Lords reform looks set to snarl up the Commons
- 28 June 2012
- From the section UK Politics
Is the second intifada about to hit the Commons?
The first - the months-long Maastricht rebellion in the mid 1990s - is still seared into the institutional memory of the Commons: the late nights, the long speeches, and the endless points of order from Bill Cash (which eventually provoked the then Speaker, Bernard Weatherill, into a most unparliamentary expression of frustration). It demonstrated the ability of determined dissidents to stop a government with a Commons majority in its tracks.
The House of Lords Reform Bill may be about to lurch into a similar procedural quagmire.
The fun will start with a two-day second reading debate on 9 and 10 July. That will see the first procedural battle, over whether the debate will be allowed to continue through the night, which would require a vote to cancel the normal "moment of interruption" at which the Commons normally moves to an adjournment debate. Since the government is already being criticised for setting a time limit on the debate of a major constitutional change, it might be smart to avoid a test of strength and allow MPs to sit all night, if they really, really want.
And that same logic may apply to the much heralded programme motion which, for most bills, sets out the timetable for considering the bill, section by section, and which Ed Miliband has already pledged to oppose.
One suggestion is that the prospect of a Tory uprising sufficient to defeat a programme motion might deter the government from putting it down in the first place….but the Leader of the Commons, Sir George Young, has just told MPs that the programme motion will be put immediately after the vote on the second reading. Still, it's quite possible that, at the last moment, a government whip will cry "not moved!"
Those decisions will depend on the whipping, and whether the Tory dissidents can be brought back into the fold. A lot of upwardly-mobile backbenchers - many so ambitious that if they stand in one place for long enough, a small pool of drool accumulates around their feet - are clearly sounding off at the moment. But will they hold firm if the price is to be passed over for ministerial office?

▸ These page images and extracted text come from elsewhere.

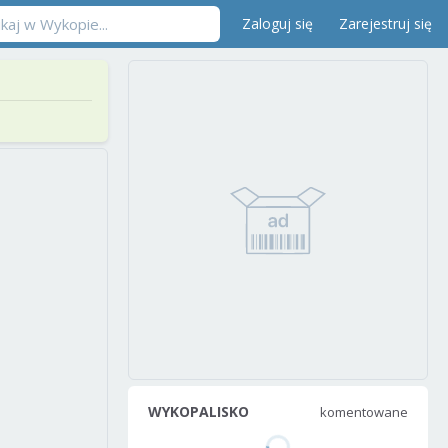
Zaloguj się
Zarejestruj się
WYKOPALISKO
komentowane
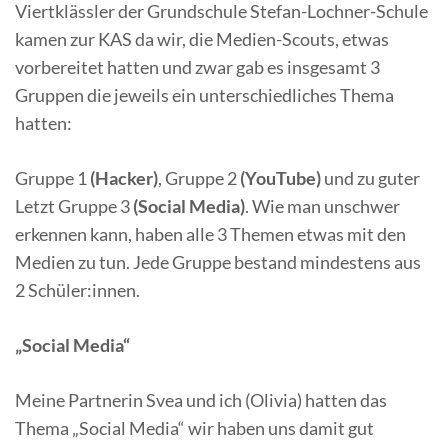
Viertklässler der Grundschule Stefan-Lochner-Schule
kamen zur KAS da wir, die Medien-Scouts, etwas
vorbereitet hatten und zwar gab es insgesamt 3
Gruppen die jeweils ein unterschiedliches Thema
hatten:
Gruppe 1
(Hacker)
, Gruppe 2
(YouTube)
und zu guter
Letzt Gruppe 3
(Social Media)
. Wie man unschwer
erkennen kann, haben alle 3 Themen etwas mit den
Medien zu tun. Jede Gruppe bestand mindestens aus
2 Schüler:innen.
„Social Media“
Meine Partnerin Svea und ich (Olivia) hatten das
Thema „Social Media“ wir haben uns damit gut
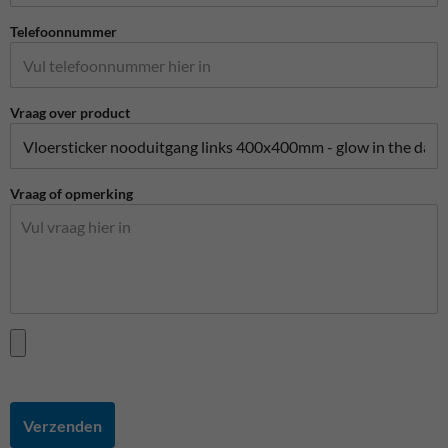
Telefoonnummer
Vraag over product
Vraag of opmerking
Verzenden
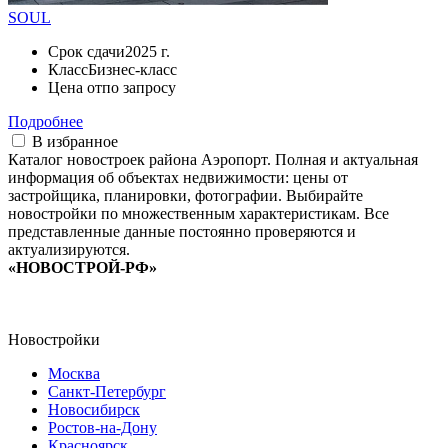
SOUL
Срок сдачи
2025 г.
Класс
Бизнес-класс
Цена от
по запросу
Подробнее
В избранное
Каталог новостроек района Аэропорт. Полная и актуальная
информация об объектах недвижимости: цены от
застройщика, планировки, фотографии. Выбирайте
новостройки по множественным характеристикам. Все
представленные данные постоянно проверяются и
актуализируются.
«НОВОСТРОЙ-РФ»
Новостройки
Москва
Санкт-Петербург
Новосибирск
Ростов-на-Дону
Красноярск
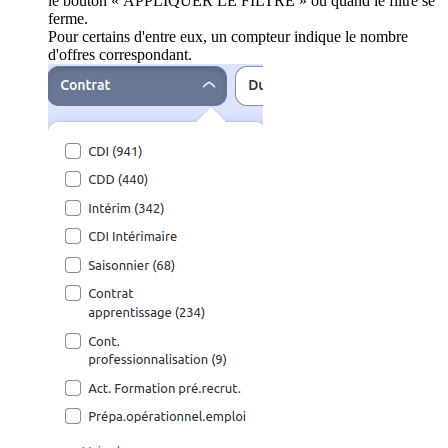
le bouton « APPLIQUER LE FILTRE » ou quand le filtre se
ferme.
Pour certains d'entre eux, un compteur indique le nombre
d'offres correspondant.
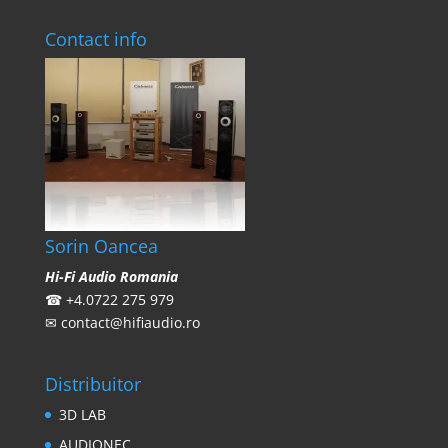
Contact info
Sorin Oancea
Hi-Fi Audio Romania
☎
+4.0722 275 979
✉
contact@hifiaudio.ro
Distribuitor
3D LAB
AUDIONEC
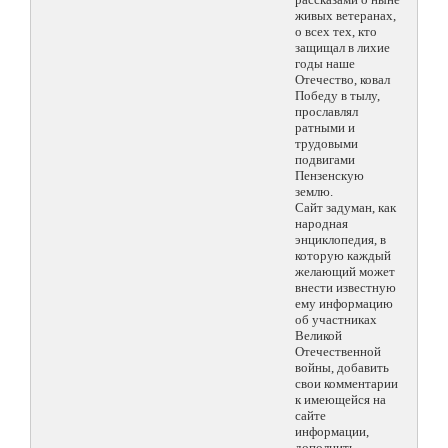
живых ветеранах,
о всех тех, кто
защищал в лихие
годы наше
Отечество, ковал
Победу в тылу,
прославлял
ратными и
трудовыми
подвигами
Пензенскую
землю.
Сайт задуман, как
народная
энциклопедия, в
которую каждый
желающий может
внести известную
ему информацию
об участниках
Великой
Отечественной
войны, добавить
свои комментарии
к имеющейся на
сайте
информации,
дополнить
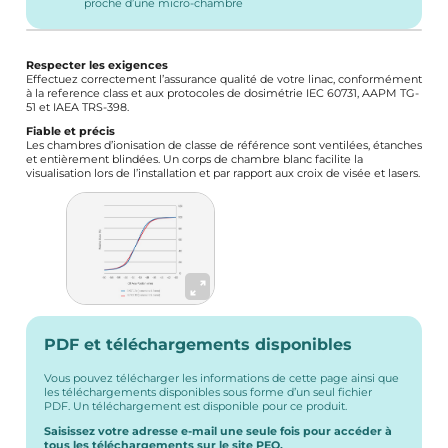
proche d’une micro-chambre
Respecter les exigences
Effectuez correctement l’assurance qualité de votre linac, conformément
à la reference class et aux protocoles de dosimétrie IEC 60731, AAPM TG-
51 et IAEA TRS-398.
Fiable et précis
Les chambres d’ionisation de classe de référence sont ventilées, étanches
et entièrement blindées. Un corps de chambre blanc facilite la
visualisation lors de l’installation et par rapport aux croix de visée et lasers.
PDF et téléchargements disponibles
Vous pouvez télécharger les informations de cette page ainsi que
les téléchargements disponibles sous forme d’un seul fichier
PDF. Un téléchargement est disponible pour ce produit.
Saisissez votre adresse e-mail une seule fois pour accéder à
tous les téléchargements sur le site PEO.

There is much talk of a "soft three-line whip" in which the stern warnings delivered to dissidents are softened by a nudge and a wink and the subliminal implication that the Conservative hierarchy isn't serious and is offering purely nominal support, to appease Nick Clegg. That might prove to be wishful thinking. So a test of character looms for potential rebels.
When committee stage proceedings begin, in the autumn, detailed debate will take place on the floor of the House. The government is offering 10 days for this stage of the bill - but if it doesn't get its programme motion, it can expect the debates to drag on rather longer. And there are some high-powered issues to chew over - the balance of power between the Commons and the new Senate (or whatever it is to be called), the proportion to be elected or appointed, the presence of the Church of England bishops (excluding them would come close to disestablishment of the state church, so antidisestablishmentarianism may become a factor) and much, much more.
How long is taken on each subject, and whether each debate went through the night, would then depend on Labour, and their willingness to support closure motions to bring each section of the debate to a vote. Labour will decide that on a case by case basis, depending on the importance of the issue and the weariness of their troops.
But the biggest advantage for the dissidents of defeating the programme motion, is that it makes it much easier to get key amendments discussed and voted on - a smart government business manager will always shape the programme motion in such a way that inconvenient amendments won't be reached before time runs out.
Without a motion those who want changes - a referendum, the removal of the bishops, or whatever - will see their ideas debated as long as they've managed to produce an amendment that is in order.
Chris Bryant, who's been batting for Labour in the media on Lords Reform (even though his shadow ministerial job is immigration), expects the bill to reach a third reading in the end, probably with the addition of a referendum, and the subtraction of the bishops. If that happens, reform looks highly probable, because the Commons can then force the bill into law via the Parliament Act.
At which point the Lords face the classic dilemma which confronted their predecessors a century ago, between "hedgers" who will seek to minimise the damage (as they see it) and "ditchers" who will fight to the last, and probably bring the government's legislative programme to a halt, in the process.
If the bill fails, the spotlight falls on Nick Clegg. Having failed to deliver either of his party's key constitutional objectives, electoral reform and Lords reform, could he survive? Or might his party, for the third time in his short parliamentary lifetime, dump its leader?